§ **Exercise directions**
Give the lines of the records as a numbered list, starting at the beginning of the records and ending at the line containing "hydratačných vlastností, obnovujú", including both ends and leaving out blank lines.

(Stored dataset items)
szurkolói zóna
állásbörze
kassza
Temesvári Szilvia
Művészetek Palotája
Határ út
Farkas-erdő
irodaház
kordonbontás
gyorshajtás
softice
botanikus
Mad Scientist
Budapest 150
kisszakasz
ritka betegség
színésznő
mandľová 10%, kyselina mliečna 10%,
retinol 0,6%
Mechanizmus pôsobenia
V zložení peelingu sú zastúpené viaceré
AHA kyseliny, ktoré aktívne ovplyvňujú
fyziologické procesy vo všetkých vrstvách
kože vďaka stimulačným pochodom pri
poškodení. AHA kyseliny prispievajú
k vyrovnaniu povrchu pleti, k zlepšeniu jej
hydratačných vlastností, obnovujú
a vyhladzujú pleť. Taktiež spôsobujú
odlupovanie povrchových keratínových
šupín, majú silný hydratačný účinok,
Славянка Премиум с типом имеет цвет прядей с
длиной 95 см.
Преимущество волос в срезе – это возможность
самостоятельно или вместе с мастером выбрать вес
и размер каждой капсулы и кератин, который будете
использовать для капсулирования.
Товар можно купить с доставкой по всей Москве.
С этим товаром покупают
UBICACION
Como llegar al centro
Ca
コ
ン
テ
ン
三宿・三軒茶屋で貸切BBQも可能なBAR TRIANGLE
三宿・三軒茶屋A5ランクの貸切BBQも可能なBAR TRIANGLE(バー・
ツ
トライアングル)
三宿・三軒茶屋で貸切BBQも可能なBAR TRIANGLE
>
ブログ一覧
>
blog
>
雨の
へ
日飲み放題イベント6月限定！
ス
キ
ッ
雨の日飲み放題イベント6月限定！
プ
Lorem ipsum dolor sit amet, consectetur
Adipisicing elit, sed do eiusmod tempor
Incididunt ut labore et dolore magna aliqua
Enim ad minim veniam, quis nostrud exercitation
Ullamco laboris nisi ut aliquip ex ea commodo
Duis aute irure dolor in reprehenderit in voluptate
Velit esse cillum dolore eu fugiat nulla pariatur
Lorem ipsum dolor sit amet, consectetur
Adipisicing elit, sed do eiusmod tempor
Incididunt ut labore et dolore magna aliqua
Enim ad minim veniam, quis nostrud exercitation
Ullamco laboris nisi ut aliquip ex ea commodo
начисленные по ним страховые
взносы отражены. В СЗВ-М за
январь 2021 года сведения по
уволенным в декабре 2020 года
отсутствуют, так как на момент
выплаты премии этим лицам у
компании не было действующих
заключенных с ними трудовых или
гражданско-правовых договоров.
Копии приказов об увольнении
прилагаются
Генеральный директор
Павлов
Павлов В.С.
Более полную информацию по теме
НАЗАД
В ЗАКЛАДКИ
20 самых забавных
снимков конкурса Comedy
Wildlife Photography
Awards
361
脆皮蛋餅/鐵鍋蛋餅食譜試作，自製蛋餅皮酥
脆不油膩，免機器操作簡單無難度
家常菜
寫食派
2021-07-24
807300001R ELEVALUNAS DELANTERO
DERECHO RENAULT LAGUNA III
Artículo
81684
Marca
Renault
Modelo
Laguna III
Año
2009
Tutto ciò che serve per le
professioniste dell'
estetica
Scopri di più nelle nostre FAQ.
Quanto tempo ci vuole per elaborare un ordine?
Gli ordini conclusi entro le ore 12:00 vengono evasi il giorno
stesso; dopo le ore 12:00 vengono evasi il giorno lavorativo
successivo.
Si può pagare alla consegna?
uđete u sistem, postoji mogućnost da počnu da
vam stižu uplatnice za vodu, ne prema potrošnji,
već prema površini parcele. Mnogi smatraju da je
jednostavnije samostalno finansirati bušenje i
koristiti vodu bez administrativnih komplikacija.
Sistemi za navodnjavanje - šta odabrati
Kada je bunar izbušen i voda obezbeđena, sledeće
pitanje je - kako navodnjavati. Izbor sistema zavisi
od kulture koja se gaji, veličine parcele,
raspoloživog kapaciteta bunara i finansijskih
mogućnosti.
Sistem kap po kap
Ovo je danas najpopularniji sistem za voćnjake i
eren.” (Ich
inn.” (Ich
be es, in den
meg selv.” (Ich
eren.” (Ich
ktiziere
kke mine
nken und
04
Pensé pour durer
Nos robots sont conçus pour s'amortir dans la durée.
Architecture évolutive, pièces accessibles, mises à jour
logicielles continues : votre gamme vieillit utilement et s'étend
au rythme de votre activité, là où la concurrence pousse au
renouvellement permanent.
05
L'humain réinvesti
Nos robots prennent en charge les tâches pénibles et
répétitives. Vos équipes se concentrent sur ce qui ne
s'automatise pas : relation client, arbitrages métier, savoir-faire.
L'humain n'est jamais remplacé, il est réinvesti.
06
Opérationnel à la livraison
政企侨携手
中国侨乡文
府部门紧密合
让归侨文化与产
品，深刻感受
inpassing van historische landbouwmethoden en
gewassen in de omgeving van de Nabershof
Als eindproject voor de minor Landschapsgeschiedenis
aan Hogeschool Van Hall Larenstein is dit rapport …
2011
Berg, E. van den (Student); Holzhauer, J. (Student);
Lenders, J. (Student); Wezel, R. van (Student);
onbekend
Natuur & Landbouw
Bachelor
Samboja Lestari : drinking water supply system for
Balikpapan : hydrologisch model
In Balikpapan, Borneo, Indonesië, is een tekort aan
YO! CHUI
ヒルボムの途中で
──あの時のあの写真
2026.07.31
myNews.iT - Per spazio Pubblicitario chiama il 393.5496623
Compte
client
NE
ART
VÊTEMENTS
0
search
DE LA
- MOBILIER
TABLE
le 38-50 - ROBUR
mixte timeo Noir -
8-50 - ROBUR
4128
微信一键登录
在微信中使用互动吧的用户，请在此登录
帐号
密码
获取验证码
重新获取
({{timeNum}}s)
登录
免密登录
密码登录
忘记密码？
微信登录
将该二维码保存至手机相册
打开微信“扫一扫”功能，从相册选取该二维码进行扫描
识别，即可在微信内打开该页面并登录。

§ **Output**
1. szurkolói zóna
2. állásbörze
3. kassza
4. Temesvári Szilvia
5. Művészetek Palotája
6. Határ út
7. Farkas-erdő
8. irodaház
9. kordonbontás
10. gyorshajtás
11. softice
12. botanikus
13. Mad Scientist
14. Budapest 150
15. kisszakasz
16. ritka betegség
17. színésznő
18. mandľová 10%, kyselina mliečna 10%,
19. retinol 0,6%
20. Mechanizmus pôsobenia
21. V zložení peelingu sú zastúpené viaceré
22. AHA kyseliny, ktoré aktívne ovplyvňujú
23. fyziologické procesy vo všetkých vrstvách
24. kože vďaka stimulačným pochodom pri
25. poškodení. AHA kyseliny prispievajú
26. k vyrovnaniu povrchu pleti, k zlepšeniu jej
27. hydratačných vlastností, obnovujú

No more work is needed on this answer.